Dave Burrell is something of an enigma, profoundly talented, but as Francis Davis (I think) wrote in Village Voice, “shockingly neglected”, yet quite urbane and unfazed in his manner, recalling something of Ellington not only in his compositional roots, but also in his demeanour.
Ohio-born to a family with Harlem roots, who also lived for many years in Hawaii, he studied at Berklee School of Music and became integrated in to the ’60s and ’70s Boston and New York avante-garde scenes, seeing, learning from and playing with many of the other key figures – seeing Dolphy with Herbie Hancock, learning from Sam Rivers, playing with Marion Brown, Archie Shepp, David Murray and Pharoah Sanders, with whom he would sometimes practise for an exhausting 12 hours a day; also with Grachan Moncur III, Sunny Murray, Beaver Harris, The Aylers, Roscoe Mitchell and, more recently, mining the outer reaches with Henry Grimes and Tyshawn Sorey… the list goes on!
A prolific and dedicated composer, he has worked with his Swedish-born wife, poet and librettist Monika Larsson, on complex operas which address episodes and periods in American (Turning Point with letters from the American Civil War as its subject) and African-American history, most recently a focus on The Harlem Renaissance (Variations: Full-Blown Rhapsody) with references to pianists of that era, James P Johnson and Jelly Roll Morton.
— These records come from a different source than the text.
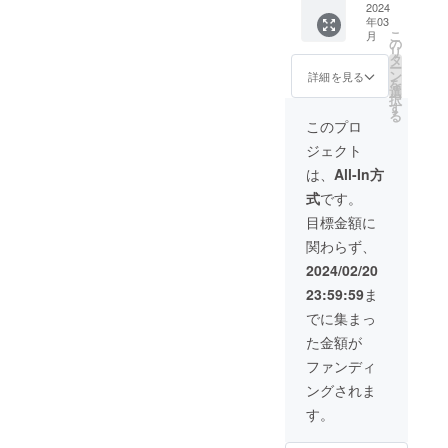
養も非
い。
てたお
用しま
商品の
★軽洗
熱を加
ル花神
2024
しまし
(硝酸
せは、
酸Na)、
別川
常に豊
《素材
米を美
した。
ラベル
米と
年03
えない
楽」
ては混
K、亜硝
（（株
増粘多
は、流
富で、
からこ
味しく
こ
まじ
に表記
月
は、そ
こだわ
は、旭
み具合
の
酸Na)、
）柳
糖類
れが速
アーモ
だわり
精米し
リ
りっけ
されま
の名の
りの四
川空港
により
タ
カラメ
沼：
（原材
く水質
ンドと
を》
ていま
ー
なしの
す。商
通り軽
段精米
から車
若干の
ン
ル色
0120-
詳細を見る
料の一
の優良
比較す
「田村
す。三
を
純粋な
品開封
く洗う
で食味
で15
変動が
選
素、香
016-
部に小
なこと
ると鉄
牧場」
段式ミ
択
「ゆめ
前には
だけで
の低下
分、旭
ありま
す
料 ◆ア
683）ま
麦、
で知ら
分は2.1
では、
ルマス
る
ぴり
必ずお
良いお
を抑え
山動物
す。 ※
スパラ
でお願
このプロ
卵、牛
れてい
倍、亜
おいし
ター
か」を
届けの
米で
ていま
園から
お礼の
ソー
いしま
肉、大
ます。
鉛は2.6
い牛乳
は、精
お楽し
リター
ジェクト
す。1、
す。
20分、
品・配
セージ
す。 以
豆含
そのた
倍にも
づくり
米時に
みくだ
ン品に
2回研が
美瑛の
送に関
〔100g
下、お
は、
All-In方
む） ■
め、忠
なりま
へ取り
空気を
さい。
貼付さ
ずに水
丘から
するお
×2/北海
米の説
内容量
別川の
す。 お
組むた
送り込
○おいし
れたラ
式
です。
で軽く
35分な
問い合
道〕 豚
明にな
100ｇ
豊富な
近くの
め、素
み熱の
い炊き
ベルや
洗うだ
ど、立
わせ
肉(北海
りま
目標金額に
×2 ■賞
水を有
スー
材から
発生を
方○
注意書
けで炊
地に恵
は、JA
道産)、
す。
味期限
する東
パーで
こだ
抑える
「ゆめ
きをご
関わらず、
飯でき
まれた
東神楽
アスパ
【ゆめ
製造よ
神楽町
簡単に
わって
こと
ぴり
確認く
ます。
ホテル
（TEL:0
ラガス
ぴり
2024/02/20
り1年間
は北海
手に入
いま
で、熱
か」
ださ
精米時
です。
166-83-
(東神楽
か】 北
■アレル
道でも
るもの
す。 夏
による
は、粘
い。
23:59:59
ま
にでき
道北の
2241）
産)、で
海道の
ギー 卵
有数の
ではな
の間は
食味変
りが
【なつ
るだけ
観光の
にご連
んぷ
最上級
でに集まっ
乳 小麦
米どこ
く、北
広い牧
化を最
あって
みず
熱を加
拠点と
絡くだ
ん、羊
ブラン
牛肉 大
ろで
海道の
草地
小限に
やわら
き】 東
た金額が
えない
して、
さい。
腸、食
ド米。
豆 ■配
す。
土産品
で、冬
抑えま
かいお
神楽町
こだわ
温泉や
以下、
塩、ブ
首都圏
ファンディ
送区分
【JA美
コー
は大き
す。 そ
米。水
の株式
りの四
観光を
お米の
ドウ
などで
冷凍 ■
味しさ
ナーや
な牛舎
うして
の量
会社
ングされま
段精米
お楽し
説明に
糖、香
も大人
保存方
へのこ
通販な
内で自
美味し
は、お
ホーブ
で食味
みくだ
なりま
辛料、
気のお
す。
法 －
だわ
どで販
由に牛
く精米
米一合
が開発
の低下
さい。
す。 大
ビーフ
米で
18℃以
り】 Ｊ
売され
たちが
された
につ
した日
を抑え
好きな
雪山連
コンソ
す。 食
下で保
Ａ東神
He has also gained peer recognition, including Vision Festival’s 2018 Lifetime Achievement Award.
The traditions of ragtime, stride and jazz piano in the round course through his veins, yet he also breaks out to incorporate its percussive potential, large hands criss-crossing with dynamic deliberation to extract sounds and rhythms at the fringes of the possible.
There was a jumping, springy start to his first set, bouncing notes and ideas with equal intent, two-hands as one then diverging to trace different, overlapping paths. Rough-hewn, strongly structured, then more distant before dropping in hints of recognisable melody. Rare excursions deep in to the bass register reinforced the sonorous resonance of Oto’s Yamaha, drawn out by judicious use of pedals. Dense, chordal clusters gave way to the relentless rhythms of the railroad, cut short suddenly by a subdued sense of peace. A blink of boogie-woogie, and a warm 12-bar blues which gradually self-destructed with virtuosic invention. Dancing with Monika, considered and contained, closely followed by a spring-loaded Red Summer March, composed in the company of Steve Swallow one freezing winter, a spikey blues morphing in to a solid beat with a crafted melody strung over it, summoning up the spirit of Ellington.
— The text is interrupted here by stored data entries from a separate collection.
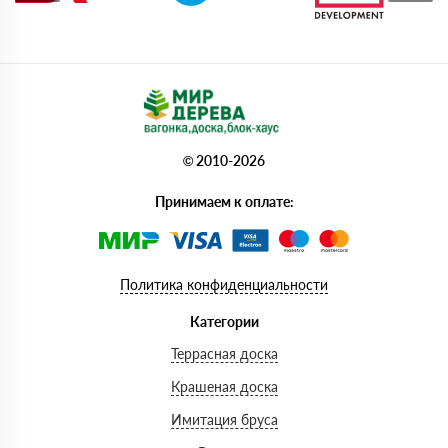
© 2010-2026
Принимаем к оплате:
Политика конфиденциальности
Категории
Террасная доска
Крашеная доска
Имитация бруса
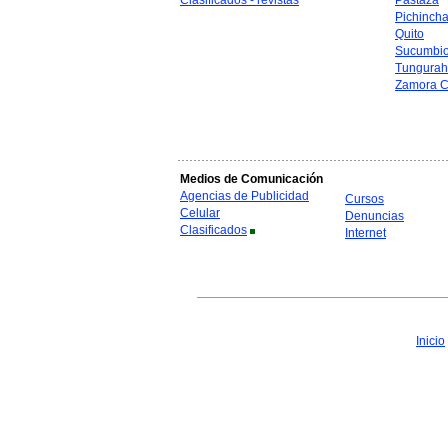
Clasificados - revistas
Pastaza
Pichinch
Quito
Sucumbi
Tungura
Zamora C
Medios de Comunicación
Agencias de Publicidad
Cursos
Celular
Denuncias
Clasificados
Internet
Inicio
The second set was also an eye-opener – a jumped-up blues dissolving and resurfacing with a foot-tapping ragtime swing before commitment to a Burrell favourite, Strayhorn’s Lush Life, the subject of a lengthy deconstruction and reconstruction. It was a joy to follow Burrell’s train of thought as he shifted goalposts and revelled in Lush Life’s surprisingly symphonic potential, a crunching, thunderous magnificence contrasting with wistful, lightly poised passages, the main theme deeply woven throughout Burrell’s internal, yet outward-facing, discourse.
The greatly appreciative audience was matched by an equally appreciative musician, humbled by his rapturous reception, who commented also on how special he felt the venue was.
Categories: Live review
Dave Burrell is a treasure, and every note is priceless.